Extracted information:
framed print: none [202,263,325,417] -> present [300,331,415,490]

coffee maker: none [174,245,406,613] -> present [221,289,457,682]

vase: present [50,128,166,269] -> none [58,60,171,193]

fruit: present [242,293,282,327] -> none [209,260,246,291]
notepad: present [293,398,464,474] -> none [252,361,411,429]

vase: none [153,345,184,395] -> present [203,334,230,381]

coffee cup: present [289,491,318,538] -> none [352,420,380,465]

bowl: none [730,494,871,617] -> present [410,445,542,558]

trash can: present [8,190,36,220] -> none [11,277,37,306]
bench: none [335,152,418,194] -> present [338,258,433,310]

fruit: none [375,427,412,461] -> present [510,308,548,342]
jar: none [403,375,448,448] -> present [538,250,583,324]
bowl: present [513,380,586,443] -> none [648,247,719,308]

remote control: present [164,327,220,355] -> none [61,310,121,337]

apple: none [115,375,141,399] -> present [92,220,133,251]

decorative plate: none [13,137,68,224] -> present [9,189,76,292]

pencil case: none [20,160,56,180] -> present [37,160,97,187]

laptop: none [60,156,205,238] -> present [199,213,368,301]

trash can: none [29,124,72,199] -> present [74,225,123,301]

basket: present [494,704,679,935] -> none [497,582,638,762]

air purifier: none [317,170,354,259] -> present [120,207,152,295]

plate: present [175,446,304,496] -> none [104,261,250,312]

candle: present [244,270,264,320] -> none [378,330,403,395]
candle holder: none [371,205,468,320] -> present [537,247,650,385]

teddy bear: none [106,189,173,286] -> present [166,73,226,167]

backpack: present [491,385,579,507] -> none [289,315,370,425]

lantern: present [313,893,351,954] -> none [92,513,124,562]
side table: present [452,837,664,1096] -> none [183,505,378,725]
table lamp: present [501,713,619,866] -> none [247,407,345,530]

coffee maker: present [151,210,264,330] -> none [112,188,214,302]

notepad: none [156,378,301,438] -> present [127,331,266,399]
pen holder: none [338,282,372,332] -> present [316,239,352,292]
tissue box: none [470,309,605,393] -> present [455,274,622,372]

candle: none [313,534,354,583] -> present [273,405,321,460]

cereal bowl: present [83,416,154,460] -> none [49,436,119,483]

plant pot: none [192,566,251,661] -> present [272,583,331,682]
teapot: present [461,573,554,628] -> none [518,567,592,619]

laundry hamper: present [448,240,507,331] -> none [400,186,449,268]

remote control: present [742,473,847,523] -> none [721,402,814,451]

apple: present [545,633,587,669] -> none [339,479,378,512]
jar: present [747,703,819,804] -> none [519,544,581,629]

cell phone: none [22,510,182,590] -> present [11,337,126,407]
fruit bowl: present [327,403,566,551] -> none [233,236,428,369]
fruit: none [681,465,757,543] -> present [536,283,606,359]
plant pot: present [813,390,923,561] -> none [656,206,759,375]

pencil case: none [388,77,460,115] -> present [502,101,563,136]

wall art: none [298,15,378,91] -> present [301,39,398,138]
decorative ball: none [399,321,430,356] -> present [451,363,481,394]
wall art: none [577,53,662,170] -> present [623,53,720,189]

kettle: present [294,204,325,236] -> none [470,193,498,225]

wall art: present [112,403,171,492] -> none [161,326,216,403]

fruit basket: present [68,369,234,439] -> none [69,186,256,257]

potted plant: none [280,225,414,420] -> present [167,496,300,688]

What you should do: Word for word, write out each of the records above.

Answer space:
framed print: none [202,263,325,417] -> present [300,331,415,490]

coffee maker: none [174,245,406,613] -> present [221,289,457,682]

vase: present [50,128,166,269] -> none [58,60,171,193]

fruit: present [242,293,282,327] -> none [209,260,246,291]
notepad: present [293,398,464,474] -> none [252,361,411,429]

vase: none [153,345,184,395] -> present [203,334,230,381]

coffee cup: present [289,491,318,538] -> none [352,420,380,465]

bowl: none [730,494,871,617] -> present [410,445,542,558]

trash can: present [8,190,36,220] -> none [11,277,37,306]
bench: none [335,152,418,194] -> present [338,258,433,310]

fruit: none [375,427,412,461] -> present [510,308,548,342]
jar: none [403,375,448,448] -> present [538,250,583,324]
bowl: present [513,380,586,443] -> none [648,247,719,308]

remote control: present [164,327,220,355] -> none [61,310,121,337]

apple: none [115,375,141,399] -> present [92,220,133,251]

decorative plate: none [13,137,68,224] -> present [9,189,76,292]

pencil case: none [20,160,56,180] -> present [37,160,97,187]

laptop: none [60,156,205,238] -> present [199,213,368,301]

trash can: none [29,124,72,199] -> present [74,225,123,301]

basket: present [494,704,679,935] -> none [497,582,638,762]

air purifier: none [317,170,354,259] -> present [120,207,152,295]

plate: present [175,446,304,496] -> none [104,261,250,312]

candle: present [244,270,264,320] -> none [378,330,403,395]
candle holder: none [371,205,468,320] -> present [537,247,650,385]

teddy bear: none [106,189,173,286] -> present [166,73,226,167]

backpack: present [491,385,579,507] -> none [289,315,370,425]

lantern: present [313,893,351,954] -> none [92,513,124,562]
side table: present [452,837,664,1096] -> none [183,505,378,725]
table lamp: present [501,713,619,866] -> none [247,407,345,530]

coffee maker: present [151,210,264,330] -> none [112,188,214,302]

notepad: none [156,378,301,438] -> present [127,331,266,399]
pen holder: none [338,282,372,332] -> present [316,239,352,292]
tissue box: none [470,309,605,393] -> present [455,274,622,372]

candle: none [313,534,354,583] -> present [273,405,321,460]

cereal bowl: present [83,416,154,460] -> none [49,436,119,483]

plant pot: none [192,566,251,661] -> present [272,583,331,682]
teapot: present [461,573,554,628] -> none [518,567,592,619]

laundry hamper: present [448,240,507,331] -> none [400,186,449,268]

remote control: present [742,473,847,523] -> none [721,402,814,451]

apple: present [545,633,587,669] -> none [339,479,378,512]
jar: present [747,703,819,804] -> none [519,544,581,629]

cell phone: none [22,510,182,590] -> present [11,337,126,407]
fruit bowl: present [327,403,566,551] -> none [233,236,428,369]
fruit: none [681,465,757,543] -> present [536,283,606,359]
plant pot: present [813,390,923,561] -> none [656,206,759,375]

pencil case: none [388,77,460,115] -> present [502,101,563,136]

wall art: none [298,15,378,91] -> present [301,39,398,138]
decorative ball: none [399,321,430,356] -> present [451,363,481,394]
wall art: none [577,53,662,170] -> present [623,53,720,189]

kettle: present [294,204,325,236] -> none [470,193,498,225]

wall art: present [112,403,171,492] -> none [161,326,216,403]

fruit basket: present [68,369,234,439] -> none [69,186,256,257]

potted plant: none [280,225,414,420] -> present [167,496,300,688]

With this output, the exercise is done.